Thursday, September 23, 2010

MNIST for ever....

[update]This post is a bit old, but many people still seem interested. So just a short update: Nowadays I would use Python and scikit-learn to do this. Here is an example of how to do cross-validation for SVMs in scikit-learn. Scikit-learn even downloads MNIST for you. [/update]

is, for better or worse, one of the standard benchmarks for machine learning and is also widely used in then neural networks community as a toy vision problem.

Just for the unlikely case that anyone is not familiar with it:
It is a dataset of handwritten digits, 0-9, in black on white background.
It looks something like this:

There are 60000 training and 10000 test images, each 28x28 gray scale.
There are roughly the same number of examples of each category in the test and training datasets.
I used it in some papers myself even though there are some reasons why it is a little weird.

Some not-so-obvious (or maybe they are) facts are:
- The images actually contain a 20x20 patch of digit and where padded to 28x28 for use in LeNet in Yann LeCun's classic 1998 paper on convolutional neural networks.
  • Even within the central 20x20 patch, there are some pixels of zero variance
  • The dataset as a whole has very little variance as can be seen from looking at the spectrum using a PCA
  • The dataset is very easy: random guessing is at 10% correct, a naive Bayes classifier scores about 90% correct and K nearest neighbor about 96.9 (I got that with K=3)
  • It is very easy to exploit the special structure of the dataset: a lot of variation is caused by screwed letters and scaling. A relatively recent paper using a blown up training set and an MLP scored excellent 99,6%.

A thread in the kernel-machines forum motivated me to try and reproduce some results listed on the MNIST webpage using support vector machines with rbf kernel.
I am relatively new to that area and I thought that this would be a nice thing to try, since on the website, no source is given for the given performance of 98.6%.

I tried pretty long and hard on this. Since the dataset is quite big, doing a grid search took quite a while. Also I did not remove the padding which could have sped up the process.

I used the excellent LIBSVM implementation with rbf kernel and the provided grid search tool. I distributed the work on 10 local processors which was quite easy.

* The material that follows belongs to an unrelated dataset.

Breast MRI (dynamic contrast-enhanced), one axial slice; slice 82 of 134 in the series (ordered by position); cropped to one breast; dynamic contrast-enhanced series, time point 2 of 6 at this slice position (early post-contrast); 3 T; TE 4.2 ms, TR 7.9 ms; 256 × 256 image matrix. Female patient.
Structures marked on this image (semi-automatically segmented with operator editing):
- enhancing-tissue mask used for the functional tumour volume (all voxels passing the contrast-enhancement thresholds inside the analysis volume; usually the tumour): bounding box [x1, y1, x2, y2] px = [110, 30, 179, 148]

I tried several scalings of the original dataset:
Scaling between 0 and 1, between -1 and 1 and normalizing to unit Euclidean length.
First I did a coarse grid search using 5 fold cross validation on a 5000 sample subset of the training set. I also tried 10000 samples and got similar results.
The grid search looked something like:

The scaling between -1 and 1 seemed to work best, so I did a finer grid-search using this scaling and arrived at

gamma =  0.00728932024638  and C = 2.82842712475

python -log2c 0.5,2.5,0.2 -log2g -7.5,-6.5,0.2 -v 5 -h

Using these parameters I trained on the whole training set and tested on the test-set to obtain....

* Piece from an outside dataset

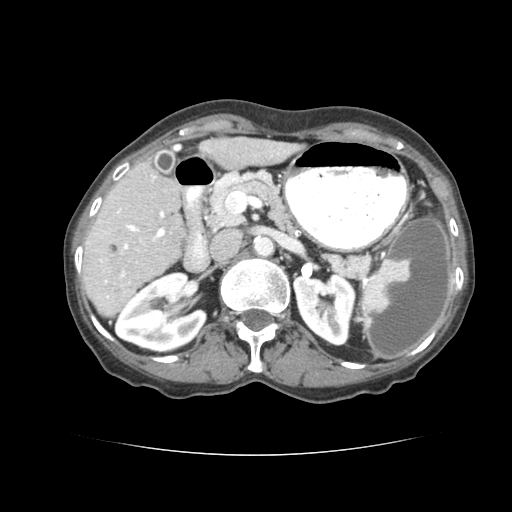
Contrast-enhanced abdominal CT (liver protocol), one axial slice; reconstruction kernel STANDARD; soft-tissue window (W 400 / L 40 HU); 512 × 512 image matrix. From the clinical record (not read from this slice): diagnosis: hepatocellular carcinoma (patient treated with transarterial chemoembolisation; whether this scan precedes or follows treatment is not stated here); TNM stage (as recorded): Stage-I; Child-Pugh class: A; tumour differentiation: well differentiated; tumour nodularity: uninodular.
Annotated regions visible in this slice (semi-automatically segmented with operator editing):
- liver parenchyma outside the tumour (the mass and vessels are separate outlines, so this box may not span the whole liver): bounding box <80,138,300,316> (left, top, right, bottom; pixels)
- portal vein: <94,204,166,290>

... which is close enough so that I can finally rest ...

[edit] By the way, the I used the default tolerance of the libsvm command line interface, which is 0.001. [/edit]


  1. Dear Andy,

    i am realy happy that you did all this work. But how did you seperate all ten classes? Did you use a multiclass svm? Or did you train ten different SVMs? Maybe you wrote it (implicit), but I'm not familiar with LIBSVM.

    Thanks in advance.
    Frerk Saxen

  2. Hi Frerek.

    Actually I am not so sure what LibSVM does there. It definitely trains 10 one-vs-rest SVMs. But I think it does this somehow in a smart way... but maybe this is "just" some smart way of doing the optimizations. I guess you would have to look into the original paper on the LibSVM website.
    It definitely uses the same parameters for all 10 SVMs so you could probably get better by searching parameters for each SVM separately... But I was happy to reproduce something close to the result reported on the MNIST website.


  3. Thank you Thank you Thank you Thank you!!!
    I was straggling to reproduce the 98.6 accuracy or at least something close, and now thanks to you I did it.
    Thank you, you're awesome!!!

  4. Thanks a lot for this post! but as I'm new to Matlab, Libsvm and MNIST, I have a couple of questions: first, could you please show me a code that uses cross-validation to find the optimal value for parameter 'c'? and second, I have heard about an algorithm called 'whitening' the images. Do you know how it could be applied to MNIST?

    1. By now I would do it with python and scikit-learn.
      I might write a new version of this post some time soon.
      With scikit-learn, the complete code looks something like this:
      Be aware, though, this might take a while and will use all available CPUs.

    2. Oh and about whitening: I doubt that would help with mnist. Though you can try with scikit-learn with PCA(whiten=True).

  5. Sort of old thread here sorry, came across it while googling...

    I actually got worse results with whitening. I think it sort of introduced grey regions where there were prieviously none. As you noted, the dataset has very little variance - which is what whitening tried to maximize.

    I really don't get why this dataset is such a benchmark. Just because its small grey-scale images.. easy to use. *frown*.